> **PAGE EXTRACT**:
'''
# Branding Irons



## Dearlw (Nov 24, 2016)

Anyone use these, I've been thinking about getting a custom Electric branding iron, so many choices and prices all over the place, anyone have any suggestions, ideas, places to look, do you like them, hate them? I've done some research but wanted some advice if anyone can help. I was happy with my permanent marker but the better half likes the idea of a branding iron. lol


----------



## Schroedc (Nov 24, 2016)

I use one to mark pieces for a corporate customer with their logo. works quite well. brandingirons.com if I recall correctly.

Reactions: Like 1 | Thank You! 1


----------



## DKMD (Nov 24, 2016)

I've got one somehwhere that I bought in the flat work days, but I obviously don't use it much. I sign everything with a 1/64 ball tip burner pen(Razortip brand)... works well for items with a small base or even on bowls. The potential trouble with a solid brand is that you need to pretty flat surface to burn, and I tend to undercut the base of everything to make sure items sit flat on a surface.

Reactions: Agree 2


----------



## barry richardson (Nov 24, 2016)

I agree with Doc, I haven't bought one for that reason, they don't work well unless the surface is perfectly flat. I have thought about having a custom one made that is very small, maybe only my initials, and would be easier to use in tight areas, but never have....


----------



## duncsuss (Nov 24, 2016)

I bought this ridiculously cheap one just to try branding on the type of thing I make. Like Barry & Doc, I find it doesn't work very well on the bottom of bowls because it needs a flat surface. If I really wanted to make it work, I guess I could make a flat area in the middle of the recessed foot, but I generally prefer a smooth curve.
'''
> **DATASET CONTENT**:
'''
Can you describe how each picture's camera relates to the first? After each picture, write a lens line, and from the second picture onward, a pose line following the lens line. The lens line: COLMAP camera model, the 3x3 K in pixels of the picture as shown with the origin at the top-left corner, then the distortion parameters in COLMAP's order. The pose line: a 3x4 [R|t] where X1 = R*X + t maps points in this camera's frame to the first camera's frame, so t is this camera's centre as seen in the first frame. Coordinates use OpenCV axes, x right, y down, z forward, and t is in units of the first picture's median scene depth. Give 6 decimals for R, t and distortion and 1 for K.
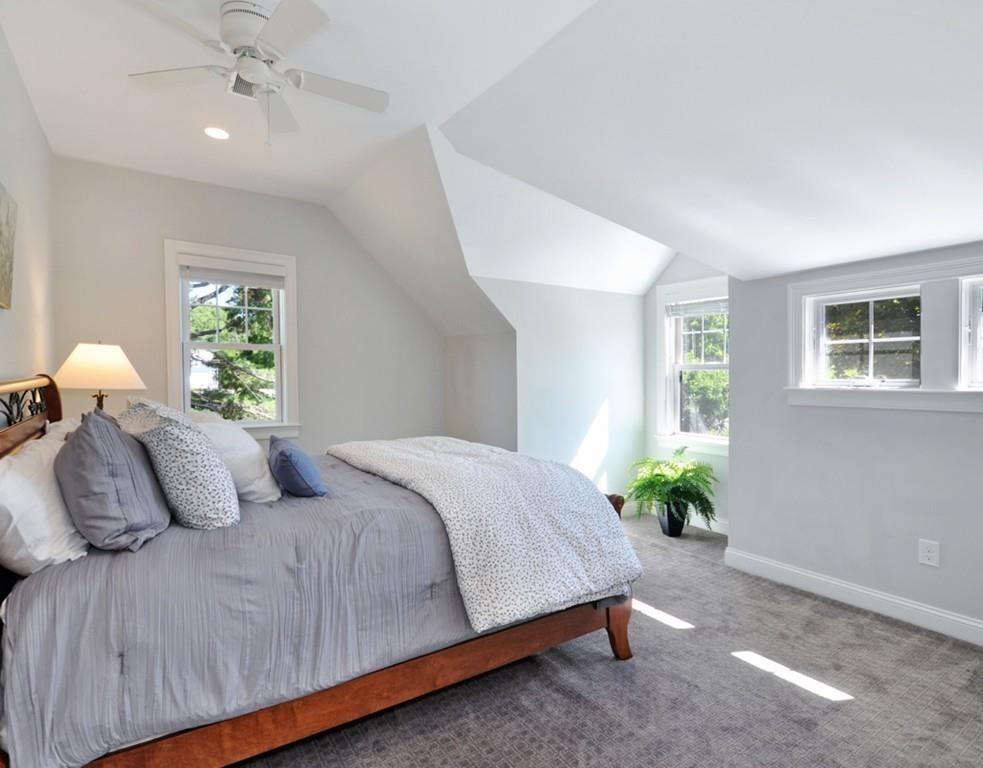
lens RADIAL K [[521.8, 0, 491.5], [0, 521.8, 384.0], [0, 0, 1]] dist [0.009969, -0.000116]
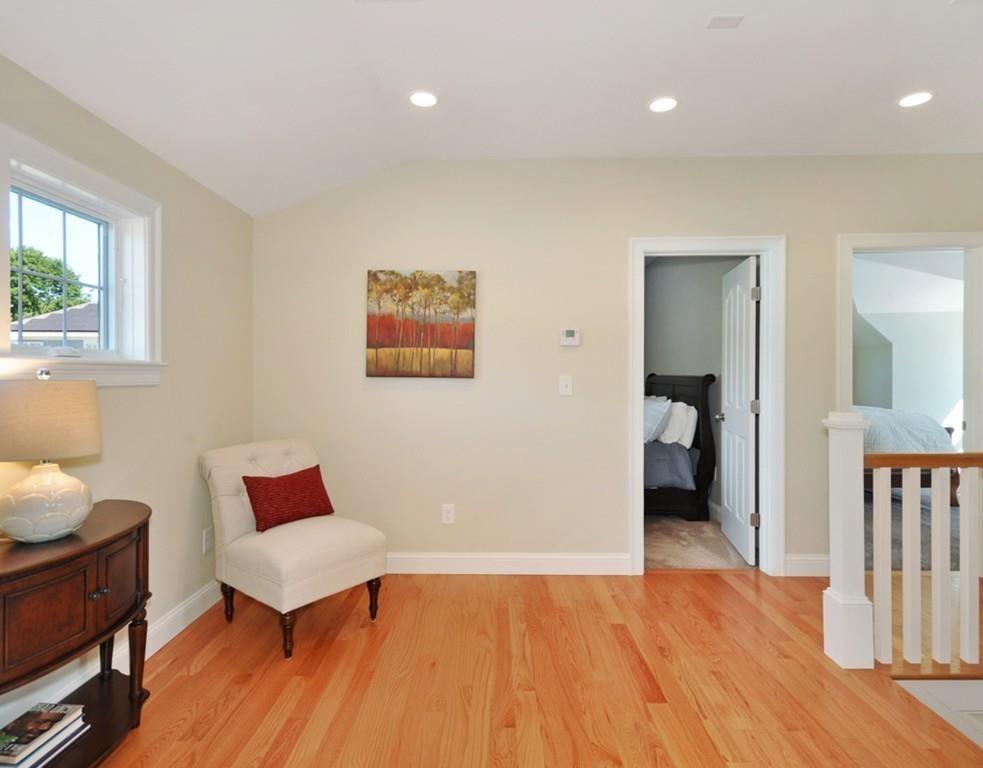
lens RADIAL K [[521.8, 0, 491.5], [0, 521.8, 384.0], [0, 0, 1]] dist [0.009969, -0.000116]
pose [[0.817407, -0.004288, -0.576044, -0.047055], [0.006606, 0.999976, 0.001930, 0.021680], [0.576022, -0.005383, 0.817416, -1.644144]]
'''
> **TO DO**: Reproduce the stretch of the branding iron thread above from "# Branding Irons" through "Schroedc (Nov 24, 2016)".

> **RESPONSE FOR THIS EXERCISE**:
# Branding Irons



## Dearlw (Nov 24, 2016)

Anyone use these, I've been thinking about getting a custom Electric branding iron, so many choices and prices all over the place, anyone have any suggestions, ideas, places to look, do you like them, hate them? I've done some research but wanted some advice if anyone can help. I was happy with my permanent marker but the better half likes the idea of a branding iron. lol


----------



## Schroedc (Nov 24, 2016)